O deputado alertou para o fato de que, durante períodos de maior atividade eleitoral, a vulnerabilidade dos jornalistas à violência aumenta, principalmente durante campanhas municipais. “Jornalistas em pequenos municípios do Norte e do Nordeste estão mais vulneráveis”, lamentou ele, afirmando que, nas eleições municipais de 2012, profissionais foram vítimas de violência. “As polícias locais não têm infraestrutura nem interesse para investigar os casos, e muitas vezes têm comprometimento político”, argumentou.
Para jornalista uruguaio, impunidade de ditadores impede consolidação da democracia
O jornalista uruguaio Roger Rodriguez ofereceu ao público um panorama da situação dos jornalistas de seu país durante a ditadura civil-militar, de 1973 a 1985. Ele lembrou que, desde 1968, jornalistas foram torturados, sequestrados e censurados pelo regime. “Escrever sobre as guerrilhas era proibido. Apenas mencionar o termo ‘tupamaro’ já era motivo de censura”, explicou.
“Eu sempre digo que vivemos o amor nos tempos de impunidade. Toda nossa sociedade é impune”, afirmou Rodriguez. “Se não punimos nem os crimes de lesa-humanidade cometidos contra nossos países, o que faremos hoje?”, questionou. O jornalista ainda lembrou o “modelo econômico imposto pela ditadura”, que criou uma nova série de impunidades.
O diretor de relações institucionais da Federação Nacional dos Jornalistas (FENAJ) Sérgio Murillo também afirmou a necessidade de punir os torturadores e assassinos da ditadura como necessidade básica da manutenção das novas democracias latino-americanas. “A ditadura é muito recente, ainda está na pele de muita gente. A democracia não tem como se consolidar se não saldarmos essa dívida história com famílias e vítimas”, disse ele, que também é membro da Comissão de Memória, Verdade e Justiça dos Jornalistas Brasileiros.

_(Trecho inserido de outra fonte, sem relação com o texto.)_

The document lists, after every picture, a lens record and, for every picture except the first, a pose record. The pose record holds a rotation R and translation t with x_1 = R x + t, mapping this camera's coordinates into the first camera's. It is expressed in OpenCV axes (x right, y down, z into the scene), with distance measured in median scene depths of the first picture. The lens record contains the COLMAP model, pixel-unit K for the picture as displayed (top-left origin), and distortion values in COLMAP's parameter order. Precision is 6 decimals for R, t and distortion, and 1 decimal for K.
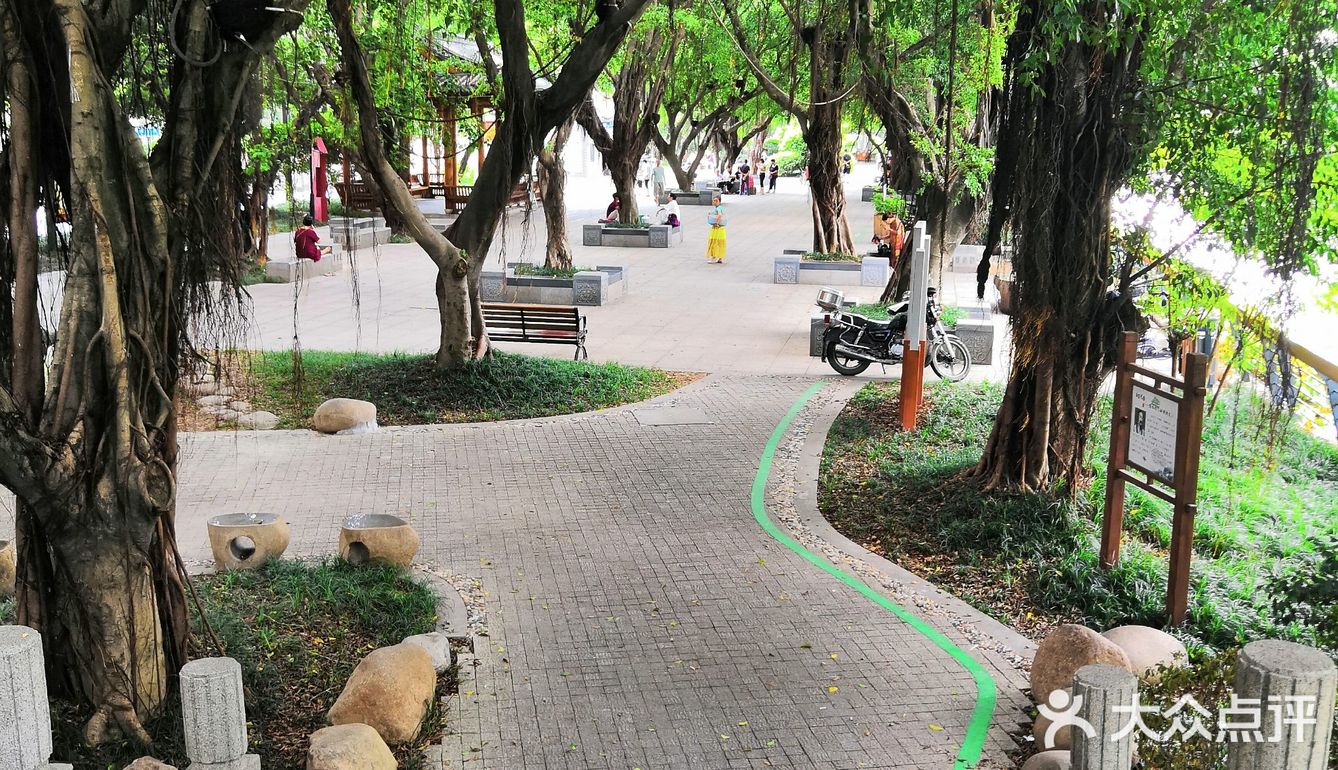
lens RADIAL K [[1367.9, 0, 671.3], [0, 1367.9, 379.7], [0, 0, 1]] dist [-0.009947, -0.021714]
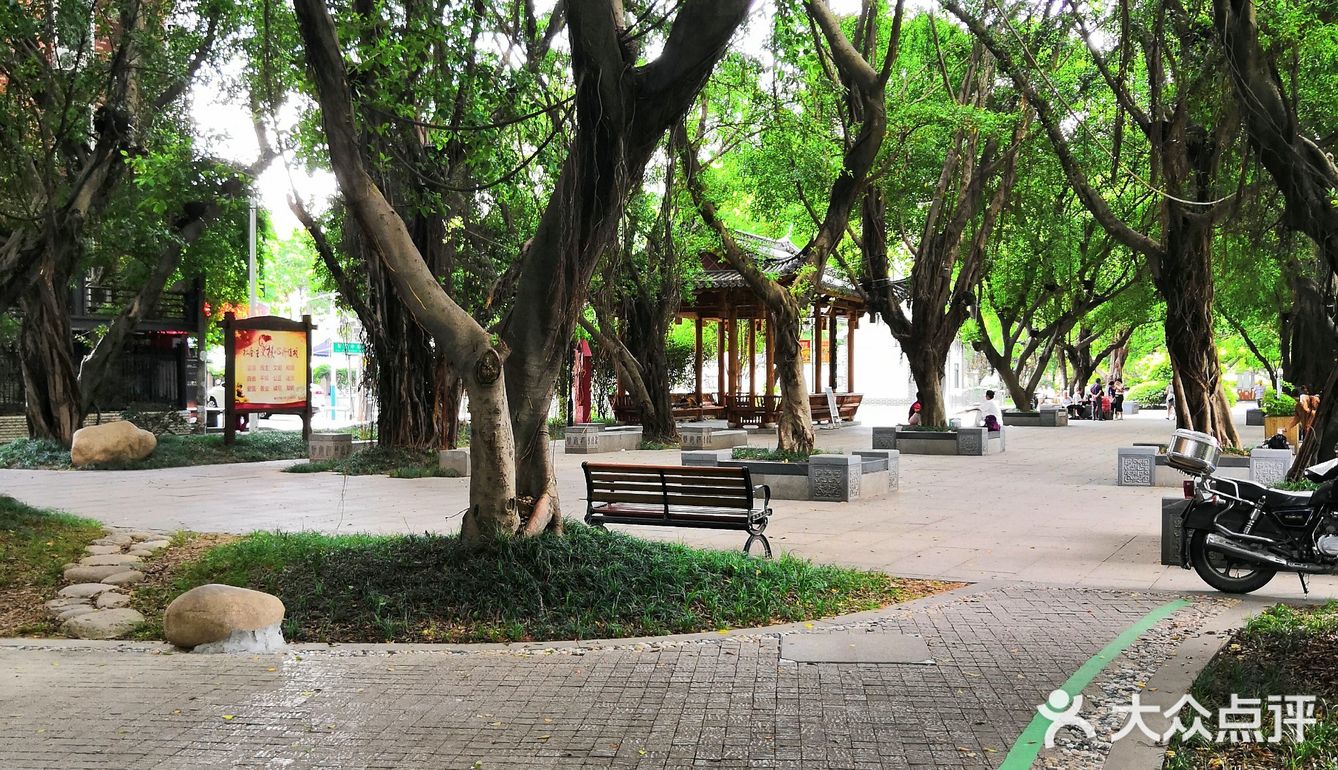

Murillo também pontuou que é preciso que a classe jornalística olhe também para a própria atuação, tanto para as irregularidades cometidas atualmente, quanto para as do passado. “É preciso lembrar que o estado só conseguiu se manter no poder através do patronato e do apoio da grande mídia”, afirmou. “A Rede Globo, que acusa a FENAJ de autoritária por ser favorável a instituição do conselho de comunicação, cresceu e se tornou o monopólio que é durante a ditadura militar”.
Sobre o projeto de lei do deputado Protógenes Queiroz, Murillo afirmou que, além de proteger os jornalistas, é preciso uma regulamentação para que haja cobrança por uma prática mais ética da profissão. “Não temos mandato para ser juiz, nem promotor. Temos que refletir sobre os limites da nossa atuação”, afirmou.